> Work item: Give every line from the entries that contains "profile".

> Records for this task:
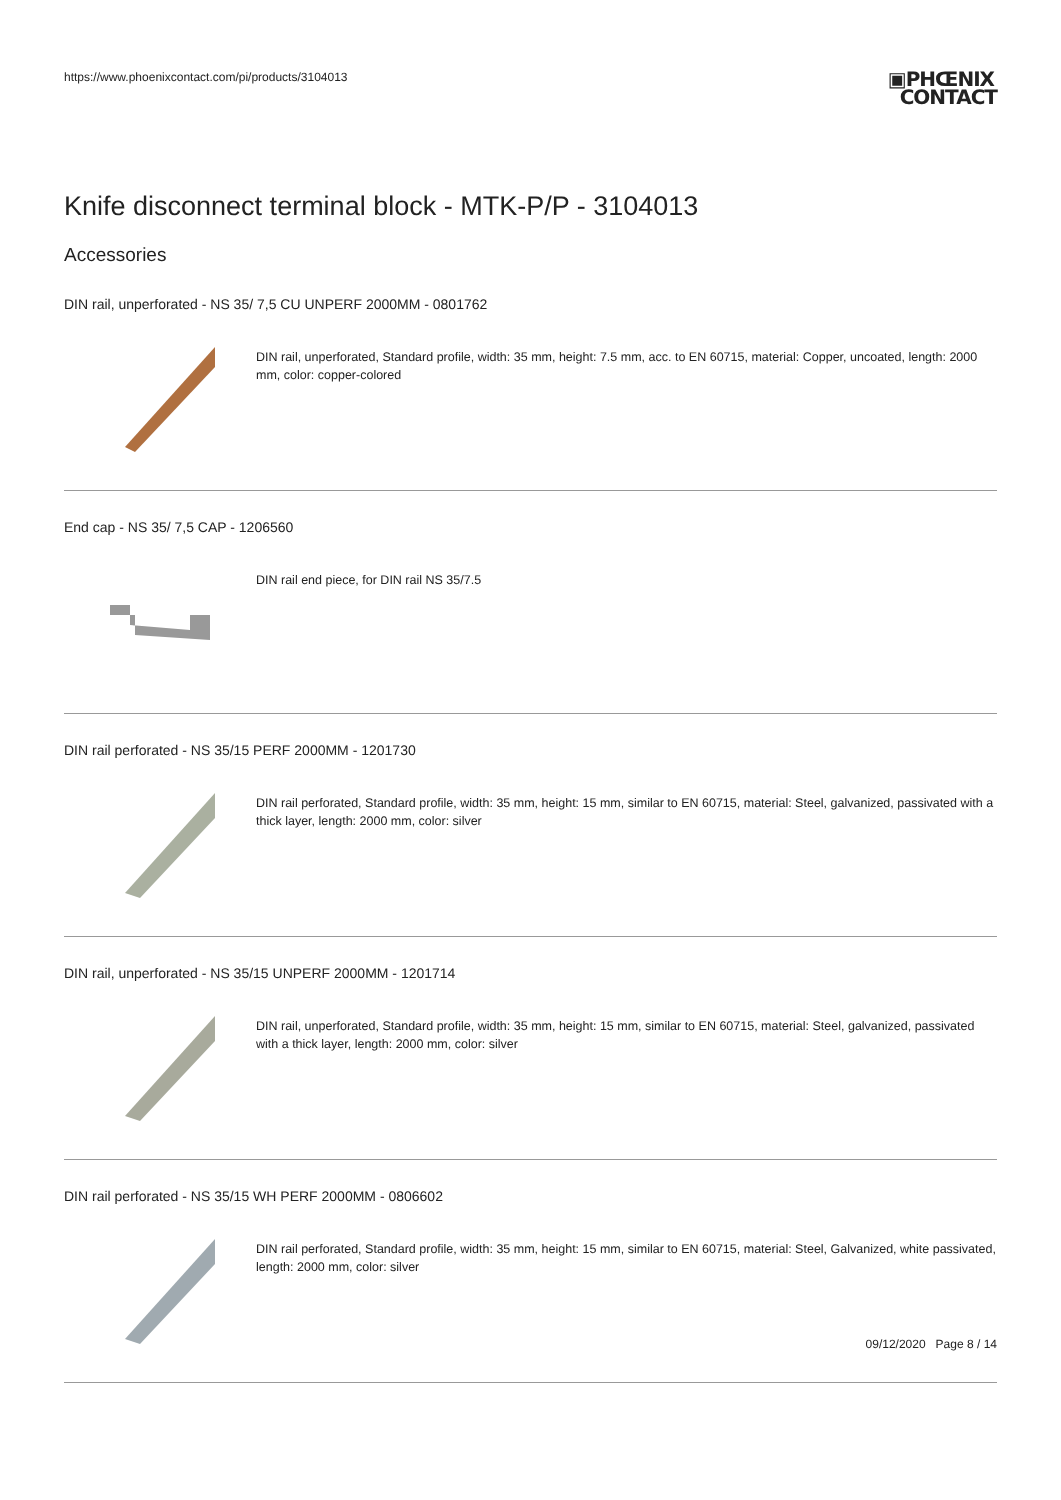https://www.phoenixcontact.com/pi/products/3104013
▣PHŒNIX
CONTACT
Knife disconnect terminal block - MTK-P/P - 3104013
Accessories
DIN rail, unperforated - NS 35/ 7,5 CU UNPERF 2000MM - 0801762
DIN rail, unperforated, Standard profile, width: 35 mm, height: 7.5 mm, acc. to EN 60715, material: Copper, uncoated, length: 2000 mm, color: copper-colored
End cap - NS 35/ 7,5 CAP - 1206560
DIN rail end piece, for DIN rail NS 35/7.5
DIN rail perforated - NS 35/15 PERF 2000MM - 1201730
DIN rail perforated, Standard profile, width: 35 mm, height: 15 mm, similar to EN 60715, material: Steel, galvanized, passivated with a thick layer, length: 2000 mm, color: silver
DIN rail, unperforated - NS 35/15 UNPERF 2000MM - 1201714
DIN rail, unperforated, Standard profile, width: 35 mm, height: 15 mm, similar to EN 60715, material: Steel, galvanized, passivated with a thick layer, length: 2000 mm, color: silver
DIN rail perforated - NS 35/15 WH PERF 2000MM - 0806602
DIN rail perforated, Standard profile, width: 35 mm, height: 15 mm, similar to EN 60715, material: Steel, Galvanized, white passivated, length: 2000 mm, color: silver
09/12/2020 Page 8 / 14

> Result of this task:
DIN rail, unperforated, Standard profile, width: 35 mm, height: 7.5 mm, acc. to EN 60715, material: Copper, uncoated, length: 2000 mm, color: copper-colored
DIN rail perforated, Standard profile, width: 35 mm, height: 15 mm, similar to EN 60715, material: Steel, galvanized, passivated with a thick layer, length: 2000 mm, color: silver
DIN rail, unperforated, Standard profile, width: 35 mm, height: 15 mm, similar to EN 60715, material: Steel, galvanized, passivated with a thick layer, length: 2000 mm, color: silver
DIN rail perforated, Standard profile, width: 35 mm, height: 15 mm, similar to EN 60715, material: Steel, Galvanized, white passivated, length: 2000 mm, color: silver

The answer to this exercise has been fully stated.